What margins of difference separated the two teams as their competitive rivalry first took shape?

  • The Red Sox' roster may have been graced with more of the game's best players, but the Yankees had far superior depth.  After former great Yankee manager Joe McCarthy took over the Red Sox in 1948, he started his core regulars game after game and kept them in the whole game, not giving them a break.  Boston position players were in at the end of 97 percent of the games they started from 1948 to 1950.  Beginning with Bucky Harris, when he managed the Yankees in 1948, and certainly after Casey Stengel assumed the reins, the Yankees not only platooned at various positions, but substituted for position players far more often than most other teams.  From 1948 to 1950, the Yankees' starting position players played the complete game only 87 percent of the time. 
  • Boston's more potent offense, leading the league in scoring four times those five years, was more than mitigated by New York's advantage in pitching and defense.  The Red Sox scored 6 percent more runs between 1946 and 1950 than the Yankees, but also gave up 14 percent more runs than their rivals in the Northeast Corridor.  Looked at another way, the Yankees scored 33 percent more runs than their game opponents--outscoring them by an average of 200 runs per year--while the Red Sox outscored theirs by a significantly smaller margin of 167 runs per year, 23 percent more than their opponents.
  • Boston's two best pitchers when they won the 1946 pennant, Tex Hughson and Boo Ferris, never again approached their success of that year because of injuries. While it is true the Red Sox from 1948 to 1950 had two of the game's best pitchers in Parnell and Kinder, the remainder of their staff was suspect.  Defensively, the Red Sox were certainly competent--usually among the teams with the fewest errors--but their defensive efficiency ratio of making outs on balls put into play was mostly middle-of-the-pack, and three times below the league average.  This is certainly consistent with their historical reputation of not being especially good in the field.  The Yankees, with Allie Reynolds, Vic Raschi, and Eddie Lopat (who arrived by trade in 1948), had the best starting corps in the league from 1947 to 1950, and were first or second in defensive efficiency ratio all five years.

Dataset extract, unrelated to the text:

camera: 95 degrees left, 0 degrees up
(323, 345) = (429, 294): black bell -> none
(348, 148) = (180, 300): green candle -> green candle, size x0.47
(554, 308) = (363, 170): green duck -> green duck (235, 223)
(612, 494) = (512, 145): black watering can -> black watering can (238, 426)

  • Boston's most fundamental problem, however, was being behind the curve at a time when having a capable bullpen with a dedicated relief ace was coming into vogue.  The Yankees had Joe Page, who was instrumental in their winning the 1947 and 1949 pennants.  By virtue of finishing fourth in MVP voting in 1947, Page would likely have won the Cy Young Award that year, had the award existed back then.  The Red Sox lack of an ace reliever likely cost them the pennant in both 1948 and 1949.  That the Red Sox' bullpen was so inadequate seems somewhat surprising since McCarthy not only benefited from a strong relief corps when he managed the Yankee dynasty in the 1930s and early 1940s, but specifically cultivated Johnny Murphy to be his fireman in the bullpen (see earlier post http://brysholm.blogspot.com/2013_03_01_archive.html).  It was not until after McCarthy resigned as manager early in the 1950 season that Ellis Kinder was specifically designated to be Boston's relief ace, a role at which he excelled into the mid-1950s.

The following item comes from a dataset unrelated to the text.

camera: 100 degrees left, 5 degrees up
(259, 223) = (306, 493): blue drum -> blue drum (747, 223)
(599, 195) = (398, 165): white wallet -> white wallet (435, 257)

It is hard to argue that  Boston did not have the superior team when considering its core players, but as to the competitive bottom line:  three pennants and three World Series championships for the Yankees between 1946 and 1950 are ... well, two pennants and three World Series championships more than the Red Sox won.  It is very hard to go against that.  After 1950, the Yankees kept winning, but the Red Sox had lost their edge and were on their way to spending the rest of that decade as, at best, a marginally-competitive team.